Records from a dataset:
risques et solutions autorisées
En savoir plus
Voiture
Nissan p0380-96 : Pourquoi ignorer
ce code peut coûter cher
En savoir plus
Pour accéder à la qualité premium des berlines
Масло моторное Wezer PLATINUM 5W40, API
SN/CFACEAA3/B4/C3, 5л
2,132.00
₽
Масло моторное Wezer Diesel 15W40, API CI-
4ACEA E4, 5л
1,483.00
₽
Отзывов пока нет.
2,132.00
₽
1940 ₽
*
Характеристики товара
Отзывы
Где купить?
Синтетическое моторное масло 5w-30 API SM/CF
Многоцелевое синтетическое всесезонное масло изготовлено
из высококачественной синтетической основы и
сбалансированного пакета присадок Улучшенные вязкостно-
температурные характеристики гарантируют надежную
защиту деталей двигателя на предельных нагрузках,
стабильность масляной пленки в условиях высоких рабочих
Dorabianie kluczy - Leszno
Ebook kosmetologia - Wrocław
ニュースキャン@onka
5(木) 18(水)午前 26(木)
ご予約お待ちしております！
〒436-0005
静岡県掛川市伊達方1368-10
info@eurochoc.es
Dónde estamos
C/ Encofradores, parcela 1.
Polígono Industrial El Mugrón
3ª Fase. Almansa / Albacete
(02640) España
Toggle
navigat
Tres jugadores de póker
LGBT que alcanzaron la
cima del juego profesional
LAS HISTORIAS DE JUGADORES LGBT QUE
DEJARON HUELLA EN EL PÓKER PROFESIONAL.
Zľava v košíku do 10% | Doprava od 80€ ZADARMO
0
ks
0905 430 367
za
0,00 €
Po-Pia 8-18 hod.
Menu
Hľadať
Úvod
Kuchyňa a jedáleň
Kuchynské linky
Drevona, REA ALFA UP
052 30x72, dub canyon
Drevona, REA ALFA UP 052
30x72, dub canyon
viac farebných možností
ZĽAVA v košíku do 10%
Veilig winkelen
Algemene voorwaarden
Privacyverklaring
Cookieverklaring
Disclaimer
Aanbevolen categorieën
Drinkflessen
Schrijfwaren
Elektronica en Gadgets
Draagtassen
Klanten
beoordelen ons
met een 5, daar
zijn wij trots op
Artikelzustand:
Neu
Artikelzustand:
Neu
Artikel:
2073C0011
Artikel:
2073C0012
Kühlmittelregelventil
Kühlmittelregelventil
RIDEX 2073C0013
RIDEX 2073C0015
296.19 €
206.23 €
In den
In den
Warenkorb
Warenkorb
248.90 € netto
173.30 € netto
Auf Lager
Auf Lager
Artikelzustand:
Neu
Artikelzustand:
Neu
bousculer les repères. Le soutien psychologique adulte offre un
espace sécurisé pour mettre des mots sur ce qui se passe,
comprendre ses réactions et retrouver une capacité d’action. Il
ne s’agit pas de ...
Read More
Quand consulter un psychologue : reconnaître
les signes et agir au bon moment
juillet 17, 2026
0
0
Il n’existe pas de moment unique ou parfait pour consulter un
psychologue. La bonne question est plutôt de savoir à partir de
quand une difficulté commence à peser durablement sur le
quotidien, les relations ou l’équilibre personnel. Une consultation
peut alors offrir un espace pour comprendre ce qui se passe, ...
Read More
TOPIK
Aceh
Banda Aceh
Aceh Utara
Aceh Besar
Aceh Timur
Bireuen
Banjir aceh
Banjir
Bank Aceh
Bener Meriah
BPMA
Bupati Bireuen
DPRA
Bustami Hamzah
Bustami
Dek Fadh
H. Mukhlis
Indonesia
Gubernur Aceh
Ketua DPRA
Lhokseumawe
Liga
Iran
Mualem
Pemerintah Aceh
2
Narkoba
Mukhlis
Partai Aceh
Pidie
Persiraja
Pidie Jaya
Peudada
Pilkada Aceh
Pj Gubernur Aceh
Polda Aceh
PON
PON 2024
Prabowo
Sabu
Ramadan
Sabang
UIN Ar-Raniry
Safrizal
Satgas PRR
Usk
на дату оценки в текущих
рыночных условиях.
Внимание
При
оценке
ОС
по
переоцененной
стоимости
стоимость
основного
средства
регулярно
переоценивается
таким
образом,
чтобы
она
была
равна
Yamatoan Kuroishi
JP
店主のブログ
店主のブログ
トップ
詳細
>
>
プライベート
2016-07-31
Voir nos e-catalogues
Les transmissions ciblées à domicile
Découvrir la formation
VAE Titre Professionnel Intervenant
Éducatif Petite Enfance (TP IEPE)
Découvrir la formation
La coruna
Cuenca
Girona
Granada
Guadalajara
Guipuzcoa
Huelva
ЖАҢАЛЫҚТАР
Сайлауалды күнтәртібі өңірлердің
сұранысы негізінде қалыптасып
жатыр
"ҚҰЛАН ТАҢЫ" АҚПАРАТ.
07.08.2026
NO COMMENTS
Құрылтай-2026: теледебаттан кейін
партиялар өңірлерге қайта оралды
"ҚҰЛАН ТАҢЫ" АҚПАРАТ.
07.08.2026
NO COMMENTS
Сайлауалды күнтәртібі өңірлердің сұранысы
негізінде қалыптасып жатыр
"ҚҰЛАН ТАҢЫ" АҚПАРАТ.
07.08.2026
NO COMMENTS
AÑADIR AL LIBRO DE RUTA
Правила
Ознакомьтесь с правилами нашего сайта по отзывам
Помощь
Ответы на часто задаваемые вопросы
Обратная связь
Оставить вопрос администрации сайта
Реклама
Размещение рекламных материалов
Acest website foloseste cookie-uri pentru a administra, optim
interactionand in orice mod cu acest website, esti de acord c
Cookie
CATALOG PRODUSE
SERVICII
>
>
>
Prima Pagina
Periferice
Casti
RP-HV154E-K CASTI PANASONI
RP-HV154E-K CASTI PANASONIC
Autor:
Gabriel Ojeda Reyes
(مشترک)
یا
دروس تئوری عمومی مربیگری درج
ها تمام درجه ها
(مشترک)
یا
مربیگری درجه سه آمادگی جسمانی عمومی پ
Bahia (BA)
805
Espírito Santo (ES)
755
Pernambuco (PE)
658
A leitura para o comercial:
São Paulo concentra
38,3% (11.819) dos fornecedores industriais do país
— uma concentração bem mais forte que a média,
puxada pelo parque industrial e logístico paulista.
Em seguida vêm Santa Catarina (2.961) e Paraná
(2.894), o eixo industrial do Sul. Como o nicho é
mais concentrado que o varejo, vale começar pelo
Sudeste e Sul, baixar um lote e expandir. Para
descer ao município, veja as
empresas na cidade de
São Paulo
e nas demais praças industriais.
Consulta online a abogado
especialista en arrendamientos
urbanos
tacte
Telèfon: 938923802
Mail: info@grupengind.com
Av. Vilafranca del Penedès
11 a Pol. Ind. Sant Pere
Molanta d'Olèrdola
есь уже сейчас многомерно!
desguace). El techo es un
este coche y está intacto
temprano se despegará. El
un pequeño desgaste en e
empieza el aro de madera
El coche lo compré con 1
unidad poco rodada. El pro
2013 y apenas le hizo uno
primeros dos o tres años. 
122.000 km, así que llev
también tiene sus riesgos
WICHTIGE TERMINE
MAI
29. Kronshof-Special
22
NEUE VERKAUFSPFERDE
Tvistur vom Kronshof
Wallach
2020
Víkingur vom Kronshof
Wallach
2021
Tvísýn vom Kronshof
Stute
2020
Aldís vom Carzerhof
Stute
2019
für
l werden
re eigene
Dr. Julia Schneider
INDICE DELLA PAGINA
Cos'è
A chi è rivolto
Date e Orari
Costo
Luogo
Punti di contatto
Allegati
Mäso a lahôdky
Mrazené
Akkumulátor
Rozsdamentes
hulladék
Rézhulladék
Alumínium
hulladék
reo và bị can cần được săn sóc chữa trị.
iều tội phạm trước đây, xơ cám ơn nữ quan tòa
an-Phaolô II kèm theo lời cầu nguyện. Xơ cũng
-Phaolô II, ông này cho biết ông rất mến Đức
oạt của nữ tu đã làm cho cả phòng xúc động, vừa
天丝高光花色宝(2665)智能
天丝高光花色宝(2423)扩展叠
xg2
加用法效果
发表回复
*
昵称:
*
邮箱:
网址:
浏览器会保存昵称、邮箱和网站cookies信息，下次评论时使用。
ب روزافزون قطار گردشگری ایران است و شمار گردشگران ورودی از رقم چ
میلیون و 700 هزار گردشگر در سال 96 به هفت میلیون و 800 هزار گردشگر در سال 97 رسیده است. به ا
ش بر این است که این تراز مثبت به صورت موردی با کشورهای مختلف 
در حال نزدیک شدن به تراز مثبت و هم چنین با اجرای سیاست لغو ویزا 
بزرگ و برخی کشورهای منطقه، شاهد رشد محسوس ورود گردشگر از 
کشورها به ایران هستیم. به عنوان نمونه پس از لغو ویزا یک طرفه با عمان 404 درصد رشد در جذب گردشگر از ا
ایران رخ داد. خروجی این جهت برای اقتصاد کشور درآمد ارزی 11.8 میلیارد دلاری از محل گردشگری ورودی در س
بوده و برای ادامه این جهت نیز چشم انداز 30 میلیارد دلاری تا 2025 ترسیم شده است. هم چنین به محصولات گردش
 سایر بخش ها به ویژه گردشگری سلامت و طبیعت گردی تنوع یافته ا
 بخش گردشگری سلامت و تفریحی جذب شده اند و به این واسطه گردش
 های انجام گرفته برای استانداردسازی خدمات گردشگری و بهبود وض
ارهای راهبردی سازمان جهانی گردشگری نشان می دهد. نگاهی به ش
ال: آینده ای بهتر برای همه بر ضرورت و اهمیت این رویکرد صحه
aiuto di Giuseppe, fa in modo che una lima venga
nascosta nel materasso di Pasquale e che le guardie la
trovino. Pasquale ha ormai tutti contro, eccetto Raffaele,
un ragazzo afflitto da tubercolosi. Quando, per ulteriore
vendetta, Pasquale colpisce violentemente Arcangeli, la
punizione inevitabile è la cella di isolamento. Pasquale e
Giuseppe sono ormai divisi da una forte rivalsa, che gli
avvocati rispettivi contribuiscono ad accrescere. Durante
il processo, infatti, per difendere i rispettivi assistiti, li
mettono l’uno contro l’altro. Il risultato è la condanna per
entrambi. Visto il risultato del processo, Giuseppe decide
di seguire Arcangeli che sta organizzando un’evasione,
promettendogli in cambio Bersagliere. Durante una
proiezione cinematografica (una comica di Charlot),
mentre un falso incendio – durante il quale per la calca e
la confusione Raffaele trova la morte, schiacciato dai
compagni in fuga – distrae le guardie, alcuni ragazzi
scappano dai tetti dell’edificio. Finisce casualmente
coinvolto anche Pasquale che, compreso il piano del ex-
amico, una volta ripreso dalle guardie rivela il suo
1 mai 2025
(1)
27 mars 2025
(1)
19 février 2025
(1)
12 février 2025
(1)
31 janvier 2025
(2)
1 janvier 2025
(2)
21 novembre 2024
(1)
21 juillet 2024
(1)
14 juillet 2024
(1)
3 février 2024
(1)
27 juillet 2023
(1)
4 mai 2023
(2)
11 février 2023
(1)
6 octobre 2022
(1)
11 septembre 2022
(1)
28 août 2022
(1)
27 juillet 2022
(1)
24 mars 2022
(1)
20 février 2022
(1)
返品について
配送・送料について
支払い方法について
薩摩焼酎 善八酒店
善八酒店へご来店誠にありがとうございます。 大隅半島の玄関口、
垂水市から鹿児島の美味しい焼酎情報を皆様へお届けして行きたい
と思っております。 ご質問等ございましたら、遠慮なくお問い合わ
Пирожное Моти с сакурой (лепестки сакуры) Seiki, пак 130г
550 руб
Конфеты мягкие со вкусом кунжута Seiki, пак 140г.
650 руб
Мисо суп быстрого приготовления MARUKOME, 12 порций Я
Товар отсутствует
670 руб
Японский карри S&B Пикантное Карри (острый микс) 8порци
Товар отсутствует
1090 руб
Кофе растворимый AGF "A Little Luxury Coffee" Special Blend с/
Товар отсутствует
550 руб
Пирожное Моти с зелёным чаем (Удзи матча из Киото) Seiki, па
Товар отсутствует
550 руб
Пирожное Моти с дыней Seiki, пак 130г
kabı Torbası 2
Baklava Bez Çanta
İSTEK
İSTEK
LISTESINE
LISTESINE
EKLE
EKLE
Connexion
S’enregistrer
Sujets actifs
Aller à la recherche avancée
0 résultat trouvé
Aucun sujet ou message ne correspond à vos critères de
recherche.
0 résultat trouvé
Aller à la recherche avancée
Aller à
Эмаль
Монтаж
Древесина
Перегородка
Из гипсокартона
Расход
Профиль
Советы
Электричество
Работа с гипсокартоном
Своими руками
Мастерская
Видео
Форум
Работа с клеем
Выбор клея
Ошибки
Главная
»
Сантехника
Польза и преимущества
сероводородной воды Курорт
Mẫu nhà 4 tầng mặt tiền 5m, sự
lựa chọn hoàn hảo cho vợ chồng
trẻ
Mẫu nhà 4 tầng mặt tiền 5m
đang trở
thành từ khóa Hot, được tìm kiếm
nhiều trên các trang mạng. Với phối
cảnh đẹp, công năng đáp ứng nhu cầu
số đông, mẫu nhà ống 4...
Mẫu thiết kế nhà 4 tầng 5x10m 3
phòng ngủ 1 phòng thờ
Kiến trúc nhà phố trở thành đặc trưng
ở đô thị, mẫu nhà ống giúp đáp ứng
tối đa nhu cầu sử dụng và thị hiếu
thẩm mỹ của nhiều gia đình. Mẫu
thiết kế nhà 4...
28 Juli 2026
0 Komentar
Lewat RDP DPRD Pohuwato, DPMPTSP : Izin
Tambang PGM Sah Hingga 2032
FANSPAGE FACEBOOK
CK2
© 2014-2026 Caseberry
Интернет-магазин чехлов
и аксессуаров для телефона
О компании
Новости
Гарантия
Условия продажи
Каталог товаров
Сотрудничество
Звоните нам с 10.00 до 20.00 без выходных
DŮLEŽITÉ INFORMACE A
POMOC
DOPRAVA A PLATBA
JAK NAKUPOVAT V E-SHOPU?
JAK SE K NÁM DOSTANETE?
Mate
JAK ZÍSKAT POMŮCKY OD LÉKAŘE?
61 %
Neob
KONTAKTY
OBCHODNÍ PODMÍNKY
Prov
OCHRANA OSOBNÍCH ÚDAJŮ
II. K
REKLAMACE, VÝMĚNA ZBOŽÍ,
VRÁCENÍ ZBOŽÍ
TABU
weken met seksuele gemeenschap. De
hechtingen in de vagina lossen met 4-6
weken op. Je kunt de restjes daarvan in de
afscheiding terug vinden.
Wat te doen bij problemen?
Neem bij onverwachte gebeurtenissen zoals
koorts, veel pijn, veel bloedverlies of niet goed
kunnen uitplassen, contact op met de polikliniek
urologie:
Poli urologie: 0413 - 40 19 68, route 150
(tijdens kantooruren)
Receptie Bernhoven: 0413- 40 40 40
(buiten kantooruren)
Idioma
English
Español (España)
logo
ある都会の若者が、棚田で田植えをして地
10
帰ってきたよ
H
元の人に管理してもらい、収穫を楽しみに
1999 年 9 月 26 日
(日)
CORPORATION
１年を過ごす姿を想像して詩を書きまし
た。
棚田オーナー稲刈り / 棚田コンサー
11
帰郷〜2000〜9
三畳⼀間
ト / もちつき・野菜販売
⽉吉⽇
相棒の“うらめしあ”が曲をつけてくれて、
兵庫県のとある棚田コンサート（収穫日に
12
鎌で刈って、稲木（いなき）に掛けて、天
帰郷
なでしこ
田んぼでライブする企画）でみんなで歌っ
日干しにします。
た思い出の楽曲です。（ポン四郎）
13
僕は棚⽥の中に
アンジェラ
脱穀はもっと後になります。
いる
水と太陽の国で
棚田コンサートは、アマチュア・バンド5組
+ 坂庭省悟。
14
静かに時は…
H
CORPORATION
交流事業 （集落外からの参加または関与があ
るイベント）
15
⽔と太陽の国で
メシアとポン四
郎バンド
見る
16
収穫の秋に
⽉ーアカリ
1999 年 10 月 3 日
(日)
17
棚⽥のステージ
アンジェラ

### WORK INSTRUCTION
From the entries above, print the lines beginning at the one with "an-Phaolô II kèm theo lời cầu nguyện. Xơ cũng" and stopping after the one with "های انجام گرفته", exactly as written and with nothing else.

### SOLUTION
an-Phaolô II kèm theo lời cầu nguyện. Xơ cũng
-Phaolô II, ông này cho biết ông rất mến Đức
oạt của nữ tu đã làm cho cả phòng xúc động, vừa
天丝高光花色宝(2665)智能
天丝高光花色宝(2423)扩展叠
xg2
加用法效果
发表回复
*
昵称:
*
邮箱:
网址:
浏览器会保存昵称、邮箱和网站cookies信息，下次评论时使用。
ب روزافزون قطار گردشگری ایران است و شمار گردشگران ورودی از رقم چ
میلیون و 700 هزار گردشگر در سال 96 به هفت میلیون و 800 هزار گردشگر در سال 97 رسیده است. به ا
ش بر این است که این تراز مثبت به صورت موردی با کشورهای مختلف 
در حال نزدیک شدن به تراز مثبت و هم چنین با اجرای سیاست لغو ویزا 
بزرگ و برخی کشورهای منطقه، شاهد رشد محسوس ورود گردشگر از 
کشورها به ایران هستیم. به عنوان نمونه پس از لغو ویزا یک طرفه با عمان 404 درصد رشد در جذب گردشگر از ا
ایران رخ داد. خروجی این جهت برای اقتصاد کشور درآمد ارزی 11.8 میلیارد دلاری از محل گردشگری ورودی در س
بوده و برای ادامه این جهت نیز چشم انداز 30 میلیارد دلاری تا 2025 ترسیم شده است. هم چنین به محصولات گردش
 سایر بخش ها به ویژه گردشگری سلامت و طبیعت گردی تنوع یافته ا
 بخش گردشگری سلامت و تفریحی جذب شده اند و به این واسطه گردش
 های انجام گرفته برای استانداردسازی خدمات گردشگری و بهبود وض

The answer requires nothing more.